“Non voglio andare contro la sensibilità di chi nei governi precedenti ha istituito questo divieto, però constato che non ha sortito gli effetti sperati. Penso che, date le circostanze, possa essere ragionevole ipotizzare una diversa e costruttiva regolamentazione che, mantenendo ferma la lotta alla ludopatia, consenta di sfruttare quei budget che comunque sono destinati ai club. Penso che si debba intervenire sul diritto di immagine usato dai concessionari, tant’è che al tavolo ci sarà l’agenzia dei Monopoli”. Lo ha detto in un’intervista a Il Sole 24 Ore il Sottosegretario allo Sport, Valentina Vezzali (nella foto), parlando del divieto di sponsorizzazione delle scommesse contenuto nel Decreto Dignità.

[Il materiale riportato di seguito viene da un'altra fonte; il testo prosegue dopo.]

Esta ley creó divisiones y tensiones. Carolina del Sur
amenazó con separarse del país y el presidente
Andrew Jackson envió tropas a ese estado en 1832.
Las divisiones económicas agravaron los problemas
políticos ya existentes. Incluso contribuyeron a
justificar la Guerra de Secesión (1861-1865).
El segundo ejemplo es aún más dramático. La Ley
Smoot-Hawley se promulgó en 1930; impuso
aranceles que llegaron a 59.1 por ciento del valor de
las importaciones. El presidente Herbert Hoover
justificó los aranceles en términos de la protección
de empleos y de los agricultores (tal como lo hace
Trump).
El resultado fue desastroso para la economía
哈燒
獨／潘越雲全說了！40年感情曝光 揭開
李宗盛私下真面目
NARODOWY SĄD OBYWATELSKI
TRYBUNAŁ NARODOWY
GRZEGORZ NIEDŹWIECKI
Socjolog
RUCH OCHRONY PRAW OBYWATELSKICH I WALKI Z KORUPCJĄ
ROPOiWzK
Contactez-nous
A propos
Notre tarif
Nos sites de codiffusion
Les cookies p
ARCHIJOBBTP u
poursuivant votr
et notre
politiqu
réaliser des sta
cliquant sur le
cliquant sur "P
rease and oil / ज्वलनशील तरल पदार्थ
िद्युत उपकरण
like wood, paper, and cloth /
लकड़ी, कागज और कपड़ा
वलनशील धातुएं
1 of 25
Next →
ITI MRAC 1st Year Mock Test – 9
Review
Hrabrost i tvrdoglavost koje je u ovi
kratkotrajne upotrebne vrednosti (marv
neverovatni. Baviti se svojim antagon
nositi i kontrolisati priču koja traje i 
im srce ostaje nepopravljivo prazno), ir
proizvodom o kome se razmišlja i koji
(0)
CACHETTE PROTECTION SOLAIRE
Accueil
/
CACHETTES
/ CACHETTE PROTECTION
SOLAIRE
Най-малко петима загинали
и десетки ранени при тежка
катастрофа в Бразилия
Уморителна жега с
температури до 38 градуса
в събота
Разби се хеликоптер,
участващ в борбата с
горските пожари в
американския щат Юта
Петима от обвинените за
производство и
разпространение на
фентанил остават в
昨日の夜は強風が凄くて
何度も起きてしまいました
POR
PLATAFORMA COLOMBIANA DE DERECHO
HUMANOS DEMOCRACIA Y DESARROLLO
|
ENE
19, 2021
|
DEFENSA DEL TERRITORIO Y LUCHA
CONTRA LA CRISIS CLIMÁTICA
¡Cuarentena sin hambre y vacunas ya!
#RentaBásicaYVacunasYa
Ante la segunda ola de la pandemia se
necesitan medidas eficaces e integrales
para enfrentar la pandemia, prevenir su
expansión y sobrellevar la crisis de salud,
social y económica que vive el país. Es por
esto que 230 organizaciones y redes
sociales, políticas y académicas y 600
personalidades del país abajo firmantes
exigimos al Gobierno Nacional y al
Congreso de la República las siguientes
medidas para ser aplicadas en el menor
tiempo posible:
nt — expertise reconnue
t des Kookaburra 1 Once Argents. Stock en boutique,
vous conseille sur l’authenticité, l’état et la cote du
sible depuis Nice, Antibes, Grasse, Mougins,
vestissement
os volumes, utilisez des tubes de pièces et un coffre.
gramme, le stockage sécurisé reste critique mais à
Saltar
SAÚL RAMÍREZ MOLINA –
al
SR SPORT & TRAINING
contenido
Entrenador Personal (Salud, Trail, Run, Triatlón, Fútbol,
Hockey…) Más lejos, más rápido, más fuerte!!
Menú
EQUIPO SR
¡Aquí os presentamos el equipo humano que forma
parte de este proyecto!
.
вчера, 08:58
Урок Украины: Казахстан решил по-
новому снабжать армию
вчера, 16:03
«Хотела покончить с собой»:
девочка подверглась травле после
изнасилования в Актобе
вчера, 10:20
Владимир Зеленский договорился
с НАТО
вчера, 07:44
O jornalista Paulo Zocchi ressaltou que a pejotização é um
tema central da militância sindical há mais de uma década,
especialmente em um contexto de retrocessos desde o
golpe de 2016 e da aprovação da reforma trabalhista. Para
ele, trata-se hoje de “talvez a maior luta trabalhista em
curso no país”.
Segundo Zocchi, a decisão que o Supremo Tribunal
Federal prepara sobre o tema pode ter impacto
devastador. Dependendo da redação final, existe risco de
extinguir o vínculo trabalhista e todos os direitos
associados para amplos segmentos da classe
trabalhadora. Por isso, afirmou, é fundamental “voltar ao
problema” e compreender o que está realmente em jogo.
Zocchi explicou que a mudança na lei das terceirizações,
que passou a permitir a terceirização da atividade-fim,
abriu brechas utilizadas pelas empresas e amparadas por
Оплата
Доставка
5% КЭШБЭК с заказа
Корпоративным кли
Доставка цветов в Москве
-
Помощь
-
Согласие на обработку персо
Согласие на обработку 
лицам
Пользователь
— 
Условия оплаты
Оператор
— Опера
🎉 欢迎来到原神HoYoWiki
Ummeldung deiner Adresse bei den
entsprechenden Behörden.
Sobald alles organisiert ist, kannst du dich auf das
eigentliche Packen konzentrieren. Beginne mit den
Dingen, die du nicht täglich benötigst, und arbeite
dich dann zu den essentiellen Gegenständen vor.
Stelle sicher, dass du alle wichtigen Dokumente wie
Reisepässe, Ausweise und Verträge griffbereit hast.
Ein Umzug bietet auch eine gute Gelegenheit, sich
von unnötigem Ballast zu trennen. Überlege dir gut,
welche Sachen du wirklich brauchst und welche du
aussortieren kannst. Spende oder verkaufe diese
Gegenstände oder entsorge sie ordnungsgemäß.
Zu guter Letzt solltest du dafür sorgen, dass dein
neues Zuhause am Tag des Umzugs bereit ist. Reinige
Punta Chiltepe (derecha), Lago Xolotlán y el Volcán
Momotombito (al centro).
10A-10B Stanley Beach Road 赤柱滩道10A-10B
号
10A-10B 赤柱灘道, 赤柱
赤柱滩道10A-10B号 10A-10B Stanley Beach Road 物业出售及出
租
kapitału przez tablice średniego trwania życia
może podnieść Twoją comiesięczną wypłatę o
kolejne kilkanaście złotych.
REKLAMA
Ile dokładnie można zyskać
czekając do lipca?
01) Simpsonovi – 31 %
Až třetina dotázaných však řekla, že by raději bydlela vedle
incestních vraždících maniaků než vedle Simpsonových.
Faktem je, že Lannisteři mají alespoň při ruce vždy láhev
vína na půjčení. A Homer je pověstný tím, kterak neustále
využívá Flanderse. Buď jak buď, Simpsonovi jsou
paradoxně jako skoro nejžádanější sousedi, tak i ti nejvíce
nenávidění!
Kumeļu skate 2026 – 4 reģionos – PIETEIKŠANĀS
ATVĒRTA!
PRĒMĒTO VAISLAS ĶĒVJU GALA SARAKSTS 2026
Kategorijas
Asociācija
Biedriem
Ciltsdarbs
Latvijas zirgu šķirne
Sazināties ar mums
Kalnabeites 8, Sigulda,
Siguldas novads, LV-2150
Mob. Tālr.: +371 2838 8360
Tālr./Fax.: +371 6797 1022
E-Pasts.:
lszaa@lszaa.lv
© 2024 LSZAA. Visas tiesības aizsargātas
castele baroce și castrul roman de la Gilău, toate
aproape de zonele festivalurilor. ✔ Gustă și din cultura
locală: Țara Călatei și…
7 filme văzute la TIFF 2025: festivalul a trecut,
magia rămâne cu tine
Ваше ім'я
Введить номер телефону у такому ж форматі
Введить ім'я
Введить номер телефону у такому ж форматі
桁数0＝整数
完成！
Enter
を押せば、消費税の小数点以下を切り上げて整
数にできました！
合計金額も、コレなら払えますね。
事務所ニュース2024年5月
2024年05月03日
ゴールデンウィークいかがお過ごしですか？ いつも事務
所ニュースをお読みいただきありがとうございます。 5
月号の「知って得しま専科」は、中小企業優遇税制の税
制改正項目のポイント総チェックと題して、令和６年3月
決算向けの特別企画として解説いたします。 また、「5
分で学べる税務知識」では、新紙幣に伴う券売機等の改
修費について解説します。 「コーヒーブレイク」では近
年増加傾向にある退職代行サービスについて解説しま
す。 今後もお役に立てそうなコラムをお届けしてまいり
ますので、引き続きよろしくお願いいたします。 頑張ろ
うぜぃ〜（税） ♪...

“Una premessa: il calcio italiano è un pilastro dello sport italiano, e non è solo quello super professionistico della serie A, dentro cui pure viaggiano realtà diverse. Ma l’attenzione del Governo – ha aggiunto Vezzali – deve essere rivolta a tutto lo sport e alle difficoltà che sta affrontando. Riguardo al calcio siamo intervenuti, pur nelle oggettive e gravi difficoltà del momento, con il credito d’imposta del 50% sulle sponsorizzazioni e con i ristori sui tamponi e altre spese sanitarie. Non dimentico poi le misure di cui hanno usufruito i club nel ‘Decreto Crescita’ e di quello degli ‘impatriati’, oltre alle agevolazioni sulle imposte. Lo sport, e il calcio, non devono però dimenticare come la crisi sia antecedente al Covid. Non si possono solo invocare aiuti di Stato: il Governo e la politica possono spingere sull’acceleratore, ma per un reale cambio di passo, c’è bisogno che anche il calcio cominci a correre”.

Non ritiene sia necessario un provvedimento quadro per accelerare la realizzazione di stadi moderni? Il presidente della Figc Gabriele Gravina a breve lancerà la candidatura per Euro 2028 o 2032. “Certo. In un secondo momento dovremo dedicarci a interventi più di ampio respiro come il tema degli impianti sportivi e non solo nella logica dei grandi eventi che pure dobbiamo incentivare -assicura Vezzali-. Ospitare grandi eventi sportivi in Italia è una delle prerogative delle linee guida di questa mia esperienza. Dovremmo costruire da subito un dialogo coi privati e ammodernare la legge sull’edilizia sportiva con i ministeri competenti”.

Quali riforme si aspetta che il mondo del calcio porti al tavolo? “Vorrei essere di impulso all’attuazione di temi sui quali riscontro resistenze ma che sono ben noti a tutti e che peraltro sono anche presenti nel programma del presidente Gravina: riforme dei campionati, sostenibilità, licenze, controlli e trasparenza nei bilanci e nelle partecipazioni societarie, flessibilità contrattuale con tetti salariali e budget, un freno alle commissioni dei procuratori, contenimento dei costi. Vogliamo, tutti insieme, realizzare il gol della vittoria. Ma per farlo c’è bisogno di azioni concrete”, conclude la sottosegretaria allo sport.